Peter Serkin, 1947-2020

Yet, though he was proud of his heritage, Mr. Serkin found it a burden. Like many who came of age in the 1960s, he questioned the establishment, both in society at large and within classical music. He resisted a traditional career trajectory and at 21 stopped performing, going for months without even playing the piano.

He traveled to India, touching down in Nepal and Thailand, and lived for a while in Mexico with his wife at the time, Wendy Spinner, and their baby daughter.

Recalling those years in a 1987 interview with The Boston Globe, Mr. Serkin said that back then performing was often “a painful ordeal” for him, and that he could not bear all “that harping by musicians and critics on how you play, as if that’s the central issue.”

This pressure was compounded, he added, by the fact that his family “took music so seriously, in the Old World sense of being a kind of religion,” and maintained “such identification with our being musicians” that it was necessary “for me to just drop that.”

New York Times obituary for Peter Serkin Nepal and Thailand were the wrong places to look, even if they were trendy and plausible at the time. But I sure recognized my generation in his questioning.
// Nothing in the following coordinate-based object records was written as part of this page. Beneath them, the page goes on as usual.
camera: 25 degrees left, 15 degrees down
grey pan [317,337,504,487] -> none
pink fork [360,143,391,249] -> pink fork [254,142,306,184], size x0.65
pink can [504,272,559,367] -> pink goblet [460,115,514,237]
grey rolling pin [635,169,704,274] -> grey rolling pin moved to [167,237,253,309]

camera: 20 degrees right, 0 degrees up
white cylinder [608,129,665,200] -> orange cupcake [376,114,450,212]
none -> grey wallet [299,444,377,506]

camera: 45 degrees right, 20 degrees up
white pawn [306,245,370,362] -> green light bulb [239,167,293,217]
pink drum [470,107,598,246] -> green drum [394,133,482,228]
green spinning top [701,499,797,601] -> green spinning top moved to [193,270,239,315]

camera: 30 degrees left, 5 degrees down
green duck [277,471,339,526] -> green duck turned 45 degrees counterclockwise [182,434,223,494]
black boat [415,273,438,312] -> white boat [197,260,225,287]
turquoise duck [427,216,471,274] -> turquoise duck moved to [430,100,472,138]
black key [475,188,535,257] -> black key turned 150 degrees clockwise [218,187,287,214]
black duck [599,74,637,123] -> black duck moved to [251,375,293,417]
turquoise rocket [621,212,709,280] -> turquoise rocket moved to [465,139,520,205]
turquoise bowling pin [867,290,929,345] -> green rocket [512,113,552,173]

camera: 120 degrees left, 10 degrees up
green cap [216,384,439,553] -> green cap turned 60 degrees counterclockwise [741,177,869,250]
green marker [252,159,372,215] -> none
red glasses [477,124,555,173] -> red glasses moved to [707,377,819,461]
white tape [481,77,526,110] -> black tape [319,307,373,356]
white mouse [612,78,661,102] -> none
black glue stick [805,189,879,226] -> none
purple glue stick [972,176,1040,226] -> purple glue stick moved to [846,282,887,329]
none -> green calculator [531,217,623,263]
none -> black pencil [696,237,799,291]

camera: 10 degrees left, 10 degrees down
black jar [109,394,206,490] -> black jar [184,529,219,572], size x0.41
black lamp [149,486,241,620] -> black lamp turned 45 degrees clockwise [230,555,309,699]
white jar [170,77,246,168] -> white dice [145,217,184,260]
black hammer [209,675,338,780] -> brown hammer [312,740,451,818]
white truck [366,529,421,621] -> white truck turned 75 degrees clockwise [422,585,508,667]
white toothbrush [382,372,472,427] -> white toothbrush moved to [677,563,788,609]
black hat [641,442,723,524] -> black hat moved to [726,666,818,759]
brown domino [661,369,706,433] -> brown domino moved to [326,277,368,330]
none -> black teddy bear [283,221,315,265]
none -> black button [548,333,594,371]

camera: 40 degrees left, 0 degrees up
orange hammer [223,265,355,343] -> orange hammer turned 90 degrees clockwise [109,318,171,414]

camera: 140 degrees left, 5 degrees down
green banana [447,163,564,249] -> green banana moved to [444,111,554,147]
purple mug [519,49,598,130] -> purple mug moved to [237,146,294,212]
The second was a complete account of Messiaen’s “Vingt Regards sur l’Enfant-Jésus,” a set of 20 solo piano “contemplations” on the infant Jesus composed in 1944. It is music of extraordinary difficulty lasting two and a half hours, alive with cluster chords and evocations of bird calls, moments of mystical bliss and stretches of driving intensity.

In conjunction with the recording Mr. Serkin played the piece, from memory, more than two dozen times in concert halls and colleges, sometimes backed by a light show. Messiaen heard him play it at Dartmouth and was “really too kind,” the pianist recalled in the Boston Globe interview: “He told me that I respected the score, but that when I didn’t, it was even better.”

I’m really glad they put that in the obit. Playing that from memory is amazing and Messiaen’s approval is high tribute.

(I think my only recording of Vingt Regards sur l’Enfant-Jésus is on pipe organ. That it was composed for piano seemed a little implausible to me. Wikipedia says that it was.)